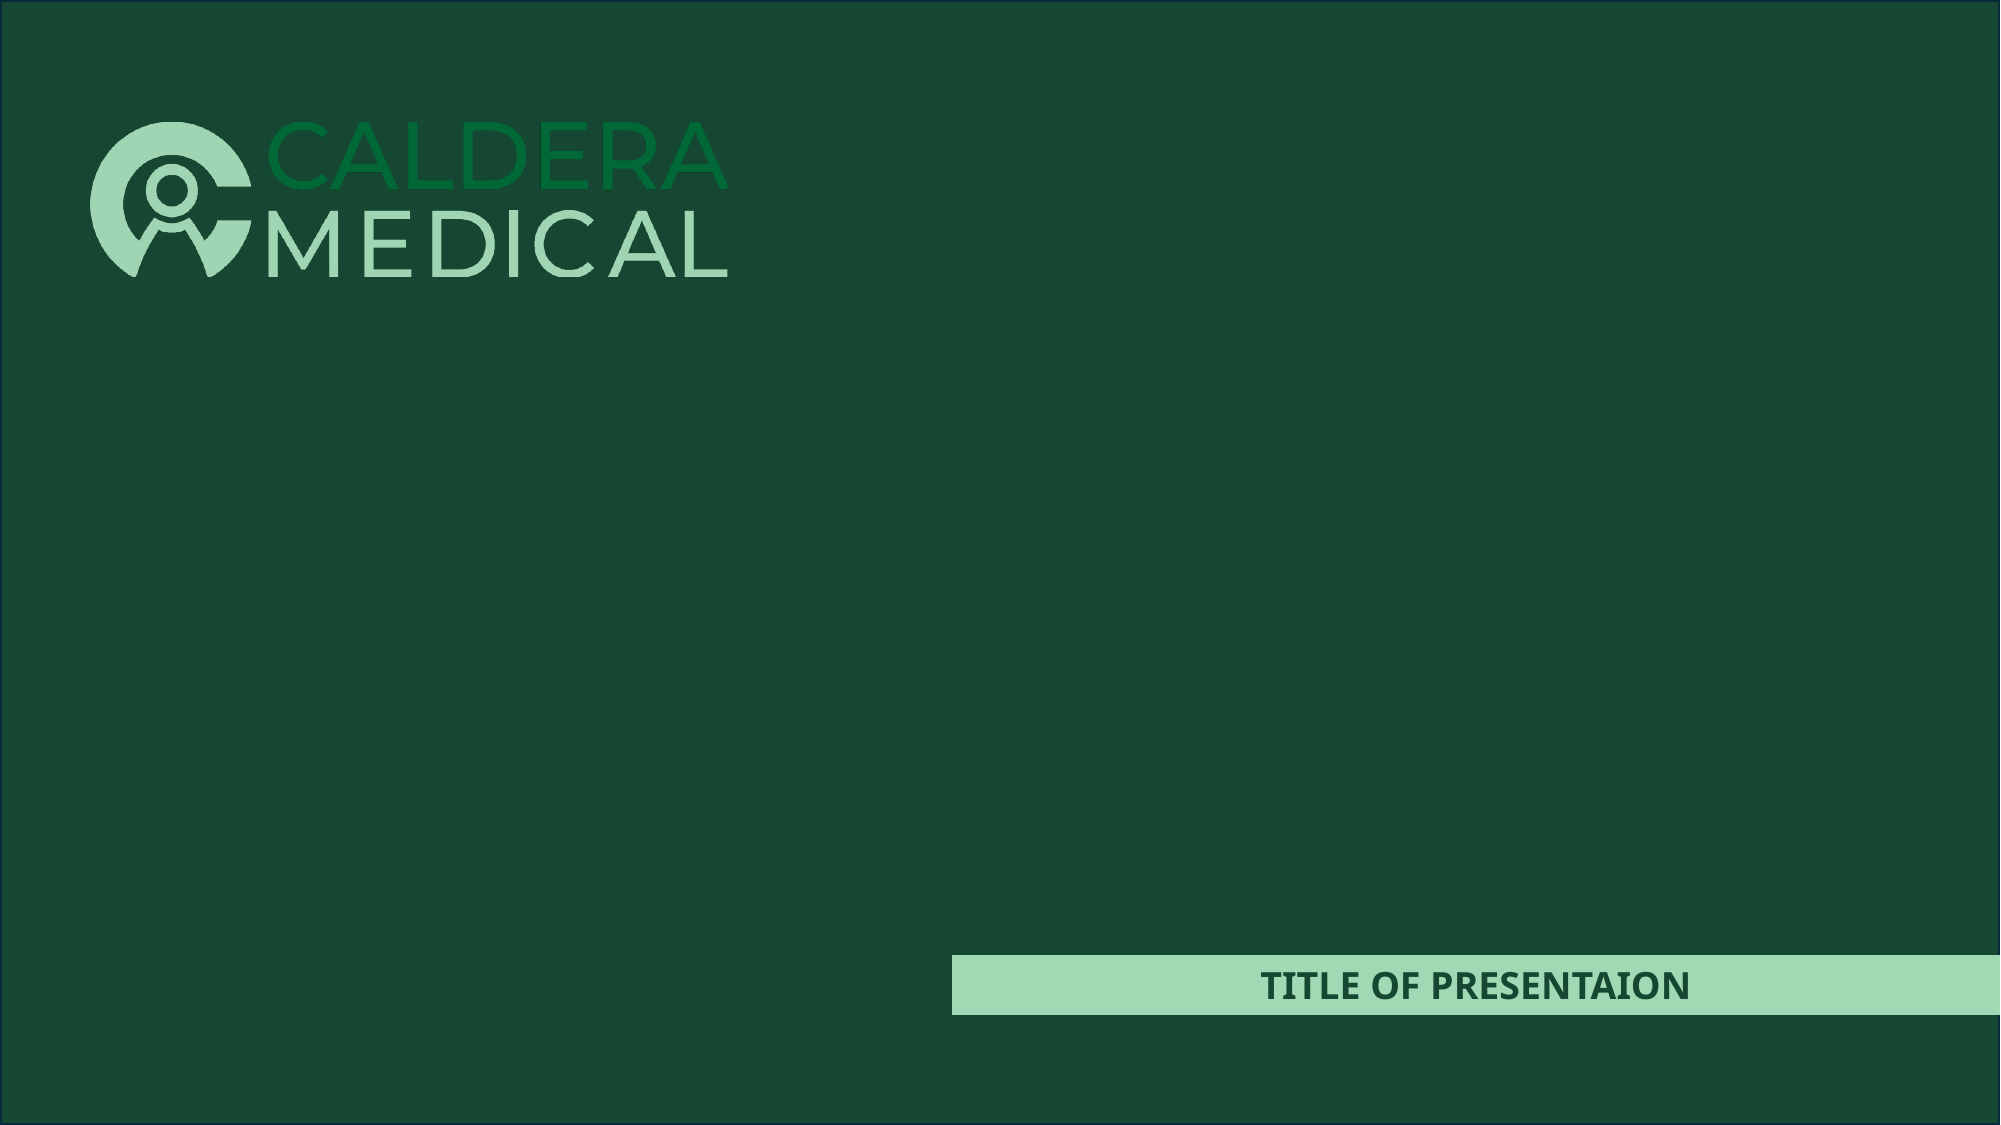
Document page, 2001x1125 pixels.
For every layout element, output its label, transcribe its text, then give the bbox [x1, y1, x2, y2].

text_box [0, 0, 2000, 1125]
text_box TITLE OF PRESENTAION [952, 955, 2000, 1015]
picture [89, 121, 729, 277]
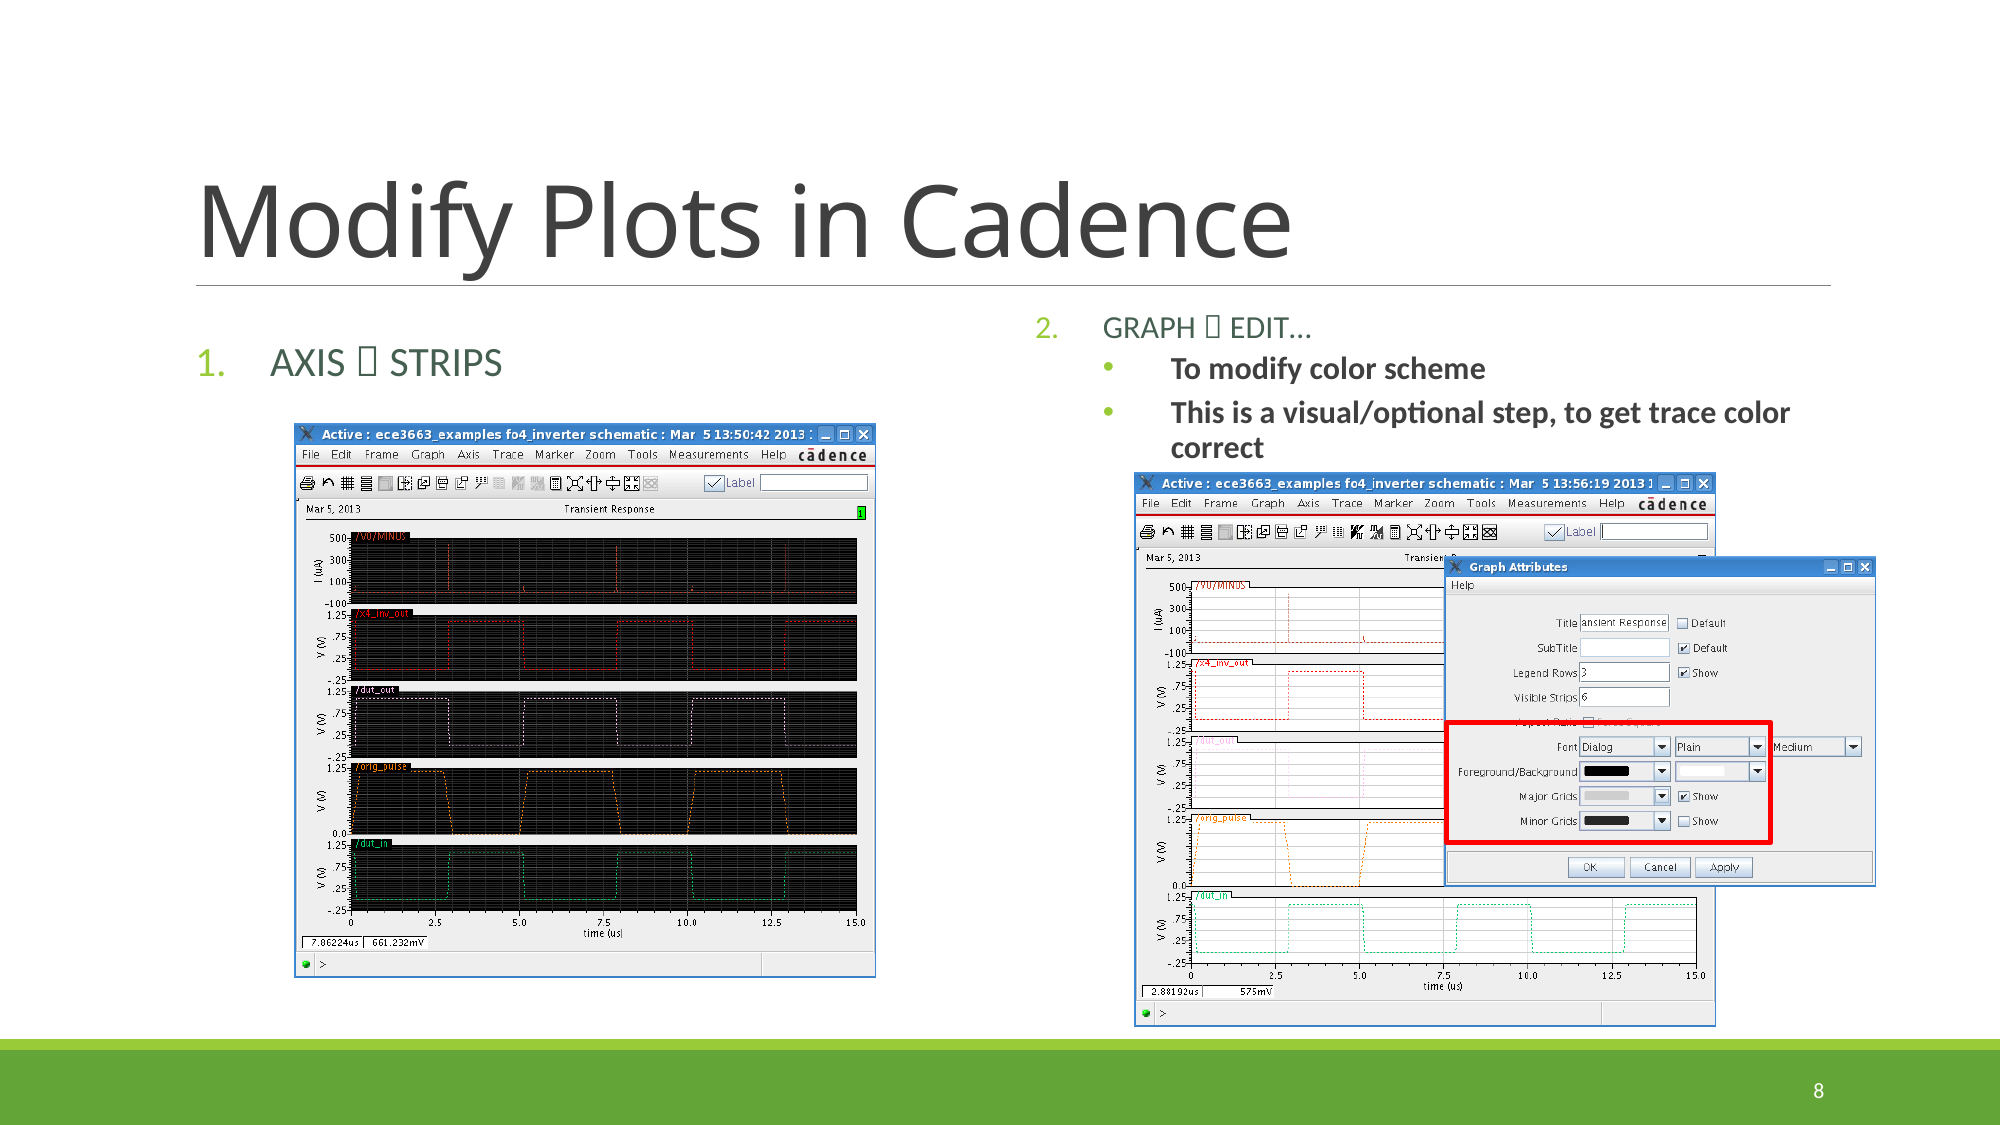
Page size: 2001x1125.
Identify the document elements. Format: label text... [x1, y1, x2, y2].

list GRAPH  EDIT… To modify color scheme This is a visual/optional step, to get trace color correct [1020, 302, 1830, 473]
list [1133, 472, 1717, 1028]
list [294, 423, 876, 979]
picture [1444, 555, 1877, 888]
slide_number 8 [1624, 1059, 1840, 1120]
title Modify Plots in Cadence [180, 47, 1830, 285]
list AXIS  STRIPS [180, 302, 990, 424]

------------------------

▶ _Problem_: An exact copy of the entries, minus the pictures, is what to return.

▶ _Task result_:
Document page, 2001x1125 pixels.
For every layout element, output its label, transcribe its text, then give the bbox [x1, y1, x2, y2].

text_box [0, 0, 2000, 1125]
text_box TITLE OF PRESENTAION [952, 955, 2000, 1015]
picture [89, 121, 729, 277]
Page size: 2001x1125.
Identify the document elements. Format: label text... [x1, y1, x2, y2].

list GRAPH  EDIT… To modify color scheme This is a visual/optional step, to get trace color correct [1020, 302, 1830, 473]
list [1133, 472, 1717, 1028]
list [294, 423, 876, 979]
picture [1444, 555, 1877, 888]
slide_number 8 [1624, 1059, 1840, 1120]
title Modify Plots in Cadence [180, 47, 1830, 285]
list AXIS  STRIPS [180, 302, 990, 424]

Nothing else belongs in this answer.